The plot (what, there’s a plot?!) consists of Japanese wannabe actress Mayumi living out in Los Angeles trying to fulfill her dream, but whilst working as a hostess at a restaurant she is abducted by an absolute nut-job called Vendenski and his hysterically seedy cult, Capital Messiah. They have a ranch in Texas where they basically just inject girls with drugs and degrade them, before ultimately killing them. They’re feared throughout the criminal community for reasons that are beyond me, but nobody seems to be able to touch them, until Mayumi’s brother Kenji travels over in search of his missing sister. Oh yeah, I forgot to mention Kenji is a Karate Master – wouldn’t you just know it? This now sets the wheels in motion for Kenji to stroll around L.A. all brooding and a fish out of water, but cracking skulls as he’s doing it.

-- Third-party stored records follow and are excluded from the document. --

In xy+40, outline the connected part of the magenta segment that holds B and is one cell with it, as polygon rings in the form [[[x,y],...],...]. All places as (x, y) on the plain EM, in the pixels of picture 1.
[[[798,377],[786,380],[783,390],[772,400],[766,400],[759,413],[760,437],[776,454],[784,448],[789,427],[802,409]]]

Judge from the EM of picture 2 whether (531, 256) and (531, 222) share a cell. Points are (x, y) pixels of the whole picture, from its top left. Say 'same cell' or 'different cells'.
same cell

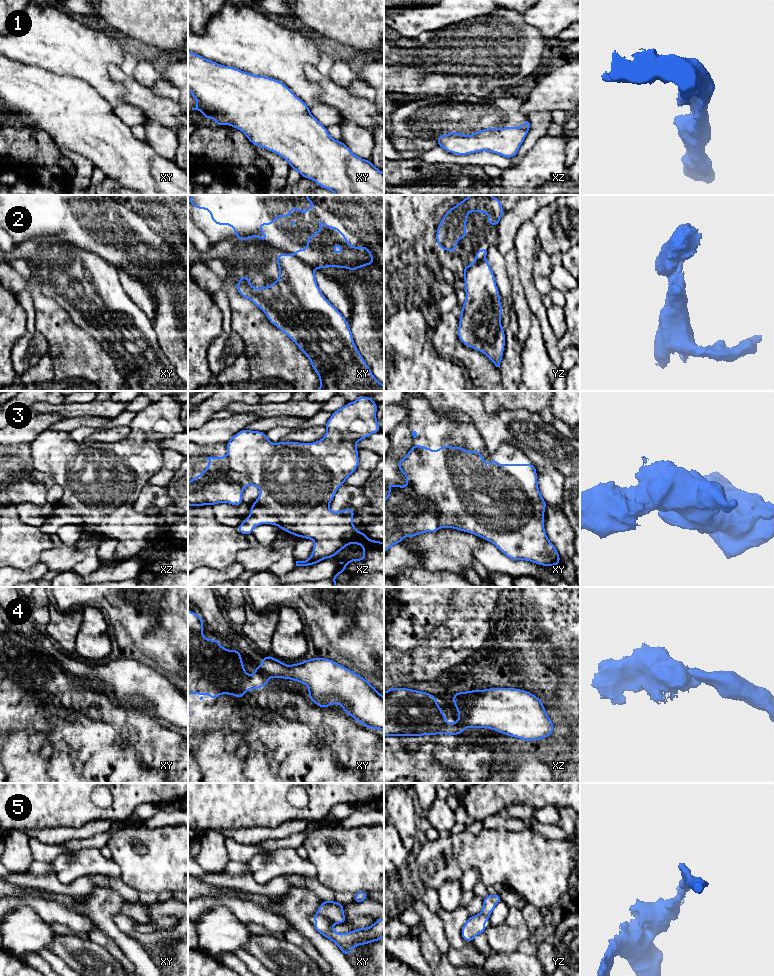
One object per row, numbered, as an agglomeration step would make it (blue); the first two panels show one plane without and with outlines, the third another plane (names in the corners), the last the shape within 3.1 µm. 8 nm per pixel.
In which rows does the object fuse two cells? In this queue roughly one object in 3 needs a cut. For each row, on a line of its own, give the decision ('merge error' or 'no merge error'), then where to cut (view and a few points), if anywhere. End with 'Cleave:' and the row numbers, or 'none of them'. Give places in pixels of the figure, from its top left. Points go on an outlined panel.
1: no merge error; no cut
2: merge error; cut in xy along (293, 255), (313, 268)
3: merge error; cut in xy along (408, 484), (417, 493), (426, 497), (434, 506), (439, 527)
4: merge error; cut in xy along (257, 667), (268, 677)
5: merge error; cut in xy along (316, 912), (335, 922)
Cleave: 2, 3, 4, 5

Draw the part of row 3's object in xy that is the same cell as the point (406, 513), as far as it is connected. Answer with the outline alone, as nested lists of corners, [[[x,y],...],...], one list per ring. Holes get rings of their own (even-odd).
[[[387,484],[388,495],[384,500],[384,553],[393,545],[401,543],[404,537],[422,533],[435,533],[439,530],[438,513],[427,498],[417,494],[409,485]]]

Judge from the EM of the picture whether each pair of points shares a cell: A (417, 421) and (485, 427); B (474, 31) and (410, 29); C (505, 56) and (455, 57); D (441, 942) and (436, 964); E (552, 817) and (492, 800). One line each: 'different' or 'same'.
A: different
B: different
C: same
D: different
E: different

Along the way he teams up with a female steel-clawed assassin named Keiko (Asami again), a former captive of Capital Messiah. Together they set out to take down the cult and everybody else standing in their way.

Karate Kill is possibly the most fun I’ve had in ages. It’s totally ridiculous on almost every level, but that’s the beauty of it. It’s a total 80’s action throwback that is gratuitous with its violence, sex and seedy undertones, but doesn’t go out of its way trying to become too nostalgic or retro, it just is. I’ve seen dozens of these films growing up with the same strange array of characters and bizarre plot-lines and in an age where everybody is trying way too hard to make throwback movies from the 80’s and early 90’s with some successes (but mostly fails), Karate Kill delivers in every department.

There’s scenes that are so outlandish and unnecessary it made me laugh out loud, such as a bar brawl that has nothing to do with the rest of the plot, but inserted so Keiko can make an appearance, and a laughable sex scene accompanied by 80’s blue-tinged lighting.

The best probably coming in the shape of a musical montage that shows Keiko training Kenji in how to dodge bullets within five minutes. Now that’s fuckin good!

Performances are pretty darn good as well. Kenji (Hayate) doesn’t have much dialogue, but his fighting skills are extremely good. There’s some killer choreography throughout the film and they didn’t water the violence. Okay, this isn’t from the genius school of Gareth Evans, but it’s not trying to be. It’s got elements of brutal slapstick meets Grindhouse and I’ve no doubt we haven’t seen the last of Hayate. Asami doesn’t have much to do I’m afraid, apart from that notable sex scene and seeing the origins of her claw-hand. The real showcase here is Kirk Geiger as Vendenski. An utterly amazing nut-case of a performance. I hadn’t heard of Geiger beforehand, but I’ll be keeping my eye on him from now on.

Karate Kill is so stupid it should win an award. I enjoyed it so much I probably should be ashamed of myself, but the world is a pretty glum place right now, so a bit of fun and escapism is a beautiful thing.